# Isopod breeding



## EulersK (Mar 6, 2017)

Before I get going, the species in question is P. scaber "Orange", and they all seem to be doing just fine. I've got a small colony of about 50 individuals of varying stages. My issue is that they don't seem to be breeding at all. I've had this culture for about two months now, and I can't say that I've seen a noticeable increase in numbers. They're housed along with tropical white springtails, and of course the springtails are multiplying like mad. How long is the breeding cycle on isopods? I would have thought that they'd breed much, much quicker.

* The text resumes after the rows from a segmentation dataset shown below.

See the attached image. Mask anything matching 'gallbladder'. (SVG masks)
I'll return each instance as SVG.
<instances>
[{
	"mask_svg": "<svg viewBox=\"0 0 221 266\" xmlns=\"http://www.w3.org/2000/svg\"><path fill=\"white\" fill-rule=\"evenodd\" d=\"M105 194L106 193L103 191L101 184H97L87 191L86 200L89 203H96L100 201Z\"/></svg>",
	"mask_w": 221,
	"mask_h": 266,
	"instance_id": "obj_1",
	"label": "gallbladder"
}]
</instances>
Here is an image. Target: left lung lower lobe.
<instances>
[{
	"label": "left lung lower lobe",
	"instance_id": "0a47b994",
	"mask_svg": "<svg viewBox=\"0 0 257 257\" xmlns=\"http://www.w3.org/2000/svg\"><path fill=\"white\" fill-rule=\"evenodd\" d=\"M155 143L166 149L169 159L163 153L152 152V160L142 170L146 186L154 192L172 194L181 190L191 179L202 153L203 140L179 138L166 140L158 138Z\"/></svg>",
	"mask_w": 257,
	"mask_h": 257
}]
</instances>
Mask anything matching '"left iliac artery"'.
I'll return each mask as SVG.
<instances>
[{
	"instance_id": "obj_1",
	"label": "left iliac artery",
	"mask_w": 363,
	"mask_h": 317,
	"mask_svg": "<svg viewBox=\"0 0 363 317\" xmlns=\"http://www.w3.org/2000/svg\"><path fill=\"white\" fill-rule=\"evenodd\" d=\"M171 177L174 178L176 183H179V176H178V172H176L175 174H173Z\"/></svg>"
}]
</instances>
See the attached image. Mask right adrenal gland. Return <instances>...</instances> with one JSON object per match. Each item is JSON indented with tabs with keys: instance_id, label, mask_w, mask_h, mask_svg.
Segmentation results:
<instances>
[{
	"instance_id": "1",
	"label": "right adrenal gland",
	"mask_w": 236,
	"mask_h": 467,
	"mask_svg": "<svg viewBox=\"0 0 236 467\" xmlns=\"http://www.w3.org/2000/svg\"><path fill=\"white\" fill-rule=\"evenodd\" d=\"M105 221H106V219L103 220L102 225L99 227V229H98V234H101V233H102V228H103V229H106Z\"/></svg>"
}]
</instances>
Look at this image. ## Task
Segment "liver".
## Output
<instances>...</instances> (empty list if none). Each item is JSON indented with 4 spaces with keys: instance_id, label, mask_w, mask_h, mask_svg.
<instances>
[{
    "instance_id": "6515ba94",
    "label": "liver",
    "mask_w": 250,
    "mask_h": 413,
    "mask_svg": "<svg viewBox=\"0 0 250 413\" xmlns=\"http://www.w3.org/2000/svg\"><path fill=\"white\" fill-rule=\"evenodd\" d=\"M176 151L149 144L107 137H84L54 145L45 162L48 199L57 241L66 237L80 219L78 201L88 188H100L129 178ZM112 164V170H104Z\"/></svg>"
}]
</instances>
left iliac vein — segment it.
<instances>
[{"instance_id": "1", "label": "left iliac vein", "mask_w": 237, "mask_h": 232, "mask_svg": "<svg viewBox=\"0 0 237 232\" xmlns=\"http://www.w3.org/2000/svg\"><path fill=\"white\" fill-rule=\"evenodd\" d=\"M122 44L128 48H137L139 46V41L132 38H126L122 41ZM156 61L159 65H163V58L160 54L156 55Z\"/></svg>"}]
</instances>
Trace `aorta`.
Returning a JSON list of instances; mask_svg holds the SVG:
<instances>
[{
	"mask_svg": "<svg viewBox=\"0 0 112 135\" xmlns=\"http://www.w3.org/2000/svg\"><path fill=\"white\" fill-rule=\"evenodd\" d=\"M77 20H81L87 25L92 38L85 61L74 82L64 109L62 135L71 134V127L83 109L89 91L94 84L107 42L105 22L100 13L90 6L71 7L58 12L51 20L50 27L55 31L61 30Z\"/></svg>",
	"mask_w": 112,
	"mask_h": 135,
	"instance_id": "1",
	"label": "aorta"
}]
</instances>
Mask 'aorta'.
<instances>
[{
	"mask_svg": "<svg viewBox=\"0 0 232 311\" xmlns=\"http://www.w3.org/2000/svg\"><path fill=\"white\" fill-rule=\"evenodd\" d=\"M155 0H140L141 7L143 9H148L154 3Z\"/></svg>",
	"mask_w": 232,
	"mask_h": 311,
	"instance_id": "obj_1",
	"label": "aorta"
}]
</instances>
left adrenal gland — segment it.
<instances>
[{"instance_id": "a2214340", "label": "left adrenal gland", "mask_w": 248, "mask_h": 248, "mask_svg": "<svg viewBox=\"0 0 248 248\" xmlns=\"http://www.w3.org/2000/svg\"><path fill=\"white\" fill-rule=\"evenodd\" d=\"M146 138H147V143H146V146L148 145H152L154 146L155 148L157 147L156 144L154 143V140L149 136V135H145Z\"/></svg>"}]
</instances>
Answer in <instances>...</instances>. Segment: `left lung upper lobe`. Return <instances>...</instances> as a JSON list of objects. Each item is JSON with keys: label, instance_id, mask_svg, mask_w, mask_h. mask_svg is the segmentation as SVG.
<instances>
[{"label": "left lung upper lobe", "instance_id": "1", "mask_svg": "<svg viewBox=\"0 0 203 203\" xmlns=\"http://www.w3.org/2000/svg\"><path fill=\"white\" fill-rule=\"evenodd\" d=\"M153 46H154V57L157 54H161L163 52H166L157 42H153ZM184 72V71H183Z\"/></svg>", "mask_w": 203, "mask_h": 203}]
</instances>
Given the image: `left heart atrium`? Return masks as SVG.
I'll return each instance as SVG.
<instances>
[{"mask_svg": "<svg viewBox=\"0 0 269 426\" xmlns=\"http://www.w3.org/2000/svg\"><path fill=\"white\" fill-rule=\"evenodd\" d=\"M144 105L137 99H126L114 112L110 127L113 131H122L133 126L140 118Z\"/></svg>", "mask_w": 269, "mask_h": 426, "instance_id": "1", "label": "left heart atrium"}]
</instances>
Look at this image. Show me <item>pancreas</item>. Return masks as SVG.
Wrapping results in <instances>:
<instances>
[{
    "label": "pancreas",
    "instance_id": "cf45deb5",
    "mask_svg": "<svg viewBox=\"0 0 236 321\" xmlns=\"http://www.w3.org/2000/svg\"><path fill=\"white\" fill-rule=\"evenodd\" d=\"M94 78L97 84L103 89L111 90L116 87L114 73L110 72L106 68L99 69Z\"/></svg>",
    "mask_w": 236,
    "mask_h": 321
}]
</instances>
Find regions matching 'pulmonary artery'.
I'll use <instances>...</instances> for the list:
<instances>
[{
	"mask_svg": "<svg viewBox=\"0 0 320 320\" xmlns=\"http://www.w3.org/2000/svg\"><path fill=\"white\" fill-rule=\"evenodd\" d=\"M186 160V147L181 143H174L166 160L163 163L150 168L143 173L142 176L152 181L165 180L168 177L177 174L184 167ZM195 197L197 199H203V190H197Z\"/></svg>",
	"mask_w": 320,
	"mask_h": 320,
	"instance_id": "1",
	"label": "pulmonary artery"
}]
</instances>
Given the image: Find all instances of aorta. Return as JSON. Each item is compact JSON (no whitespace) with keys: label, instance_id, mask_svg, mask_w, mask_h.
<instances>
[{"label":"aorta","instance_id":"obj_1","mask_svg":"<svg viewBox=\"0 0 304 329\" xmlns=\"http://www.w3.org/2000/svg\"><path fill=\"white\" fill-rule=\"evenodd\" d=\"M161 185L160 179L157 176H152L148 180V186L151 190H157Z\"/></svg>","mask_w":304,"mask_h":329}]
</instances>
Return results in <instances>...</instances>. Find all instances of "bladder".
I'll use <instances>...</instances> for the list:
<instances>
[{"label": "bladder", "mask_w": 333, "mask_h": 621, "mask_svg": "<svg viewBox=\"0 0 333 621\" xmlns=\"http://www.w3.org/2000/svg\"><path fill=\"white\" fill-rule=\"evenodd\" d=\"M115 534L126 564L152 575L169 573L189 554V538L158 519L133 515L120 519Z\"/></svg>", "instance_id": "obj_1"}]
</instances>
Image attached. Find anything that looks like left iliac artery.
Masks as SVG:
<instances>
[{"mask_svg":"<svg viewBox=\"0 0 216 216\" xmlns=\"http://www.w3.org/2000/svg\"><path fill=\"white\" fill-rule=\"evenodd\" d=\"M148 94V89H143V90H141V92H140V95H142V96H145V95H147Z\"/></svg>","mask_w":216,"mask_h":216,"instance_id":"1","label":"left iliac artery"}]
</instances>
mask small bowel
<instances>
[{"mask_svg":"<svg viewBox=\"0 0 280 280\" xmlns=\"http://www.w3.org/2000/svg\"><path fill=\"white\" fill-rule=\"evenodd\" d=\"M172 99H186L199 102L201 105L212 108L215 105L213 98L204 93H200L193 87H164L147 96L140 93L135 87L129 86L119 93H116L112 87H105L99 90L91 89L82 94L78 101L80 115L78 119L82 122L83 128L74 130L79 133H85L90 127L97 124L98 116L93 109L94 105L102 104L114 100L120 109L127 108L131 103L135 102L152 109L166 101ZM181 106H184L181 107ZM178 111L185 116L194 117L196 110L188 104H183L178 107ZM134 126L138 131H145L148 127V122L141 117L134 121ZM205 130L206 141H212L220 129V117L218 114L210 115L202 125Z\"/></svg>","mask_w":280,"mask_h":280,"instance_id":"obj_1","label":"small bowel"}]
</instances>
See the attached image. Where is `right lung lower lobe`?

I know that it's not ideal, but I've been feeding them dead leaves from a houseplant I've got. They are certainly eating it, so until I can make it up to the mountain to gather some proper leaf litter, this will have to do. Could this be the culprit?













P. scaber



__ EulersK
__ Feb 12, 2017
__ 1



						The beginning of something beautiful. Also, play "spot the springtail" in this picture!


----------



## SlugPod (Mar 6, 2017)

If you don't have any leaf litter in there currently, that could be the issue. 
Isopods more or less need leaf litter in order to breed. 
I, last week? Two weeks ago now? Got some P. Scaber "Dalmatian" and have already noticed babies. I have leaf litter and a piece of bark in there. 
They mostly hide under the bark. 
They need something to hide under. 
If you have any cardboard, you could cut out a piece of that and put it in there so they could at least hide in under that. It might help a bit. 
But they do need leaf litter. 
Egg cartons could work as well.


----------



## sdsnybny (Mar 6, 2017)

It took about 6-7 months for mine to explode, i have split the original one and distributed several starters as well.
You can get good Live Oak leaf litter really  cheap from eBay. When I started I bought 2) one gallon bags and they lasted a full year with also using them as floor deco/food in my humid species T tanks.

These are what I bought.
http://www.ebay.com/itm/1-GALLON-OR...525970?hash=item4d542a1592:g:moUAAOSwxcRW9BjI

Reactions: Helpful 1


----------



## EulersK (Mar 6, 2017)

SlugPod said:


> If you don't have any leaf litter in there currently, that could be the issue.
> Isopods more or less need leaf litter in order to breed.
> I, last week? Two weeks ago now? Got some P. Scaber "Dalmatian" and have already noticed babies. I have leaf litter and a piece of bark in there.
> They mostly hide under the bark.
> ...


Ah, well I've got cork bark. I'll put that in immediately. There is a bit of leaf litter that was given to me with the culture, and there's still quite a bit left over. They actually seem to be eating the leaves from my houseplant much, much faster than the original leaf litter.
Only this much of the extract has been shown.